Tant pis, il a trop envie de son café. Il s’assoie au comptoir sur une chaise haute en métal argenté, rehaussé d’un coussin noir pour l’assise. « Un double expresso s’il vous plais ». Le barman, un homme jeune, à la carrure sèche, comme lui, se retourne vers sa Saeco, dépose à l’emplacement prévu une grande tasse à café, et appuie sur le bouton qui lance la commande. Une soucoupe, une mini cuillère et deux sachets de sucre plus tard, le café est servi devant le client, laissant ses arômes amers être aspirés par une respiration profonde. A la droite de cette tasse se trouve une pinte de bière. Son commanditaire, un homme d’apparence assez vieux mais qui n’a en fait qu’une quarantaine d’année, semble être de ceux que l’on appelle les « piliers » de ce type d’endroit. Sa moustache déjà poivre et sel gardait une partie de la mousse de sa boisson, encadrant une bouche à bec de lièvre. C’est un détail assez peu commun aujourd’hui pour être remarqué.

Téléphone.

L’homme parlait fort au serveur qui l’écoutait à peine. Décrochant à la dernière seconde, la voix qui se fit entendre à l’autre bout du « fil » était familière.
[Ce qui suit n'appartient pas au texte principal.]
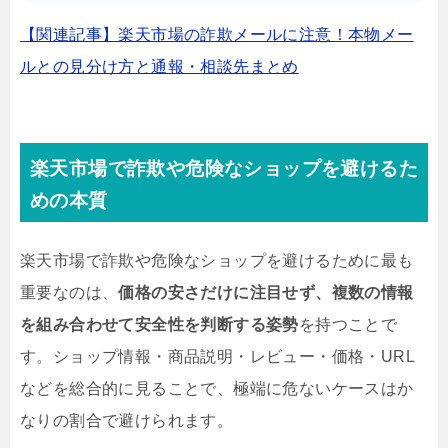
【関連記事】楽天市場の詐欺メールに注意！本物メー
ルとの見分け方と通報・相談先まとめ
楽天市場で詐欺や危険なショップを避けるた
めの本質
楽天市場で詐欺や危険なショップを避けるために最も
重要なのは、
価格の安さだけに注目せず、複数の情報
を組み合わせて安全性を判断する姿勢
を持つことで
す。ショップ情報・商品説明・レビュー・価格・URL
などを総合的に見ることで、極端に危ないケースはか
なりの割合で避けられます。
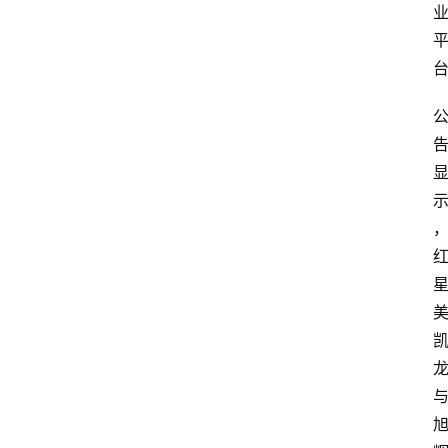
首
页
生
活
百
科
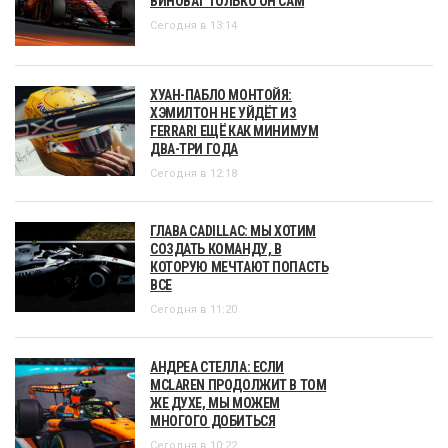
ВИНОВАТ ТОЛЬКО ОН САМ
Сегодня в 13:14
ХУАН-ПАБЛО МОНТОЙЯ:
ХЭМИЛТОН НЕ УЙДЁТ ИЗ
FERRARI ЕЩЁ КАК МИНИМУМ
ДВА-ТРИ ГОДА
Сегодня в 12:18
ГЛАВА CADILLAC: МЫ ХОТИМ
СОЗДАТЬ КОМАНДУ, В
КОТОРУЮ МЕЧТАЮТ ПОПАСТЬ
ВСЕ
Сегодня в 11:20
АНДРЕА СТЕЛЛА: ЕСЛИ
MCLAREN ПРОДОЛЖИТ В ТОМ
ЖЕ ДУХЕ, МЫ МОЖЕМ
МНОГОГО ДОБИТЬСЯ
Сегодня в 10:22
« Salut Papa, comment ça va? »

– Bien… et toi?

– Ho pas grand chose tu sais. Le boulot. Là je suis sorti du travail et je prends un café. Et toi? Tu as fini tes examens à l’hôpital ?

– Oui je suis rentré ce matin. »

Le jeune cadre était rassuré. Au moins, son père est chez lui. Téléphone à la main, il prend une gorgée de sa tasse de café, qu’il goûte avec envie. Finalement, une journée peut se terminée de manière assez normale, même pour un directeur. Il se mit alors à sourire.

« Erwan… j’vais mourir »

Qu… quoi?!!

D’un seul coup, le cerveau de notre protagoniste se mis en état d’alerte, de panique même. Comment ça « j’vais mourir »? Comment ça? D’abord le regard fixé dans le vide, il se mis alors à chercher autour de lui, sans savoir ce qu’il voulait réellement trouver. Un point de repère, quelque chose à quoi se raccrocher. Des mots passaient par ses oreilles mais n’arrivaient pas à se structurer dans son cerveau. « Le médecin », « Médicament à vie », « 10 ou 15 ans », « avait pas l’air optimiste »…

Dépassé, dévasté, Erwan tentait de reprendre ses esprits. Il quitta le bar, oubliant de payer son café. Il sorti par l’accès à la gare. Il y avait un peu de monde pour cette heure. Mais il ne faisait que les distinguer, sans vraiment les voir. Tout paraissait flou, comme dans un rêve, ou un trip au LSD mais avec moins de couleurs que ce qu’il avait connu. Sa vue se brouille. Il s’arrête net, la main contre un pilier pour ne pas tomber.

« Allo? Allo! ERWAN? »

Il remit le téléphone à son oreille. Sa voix. Il entendait encore sa voix. Il était toujours là.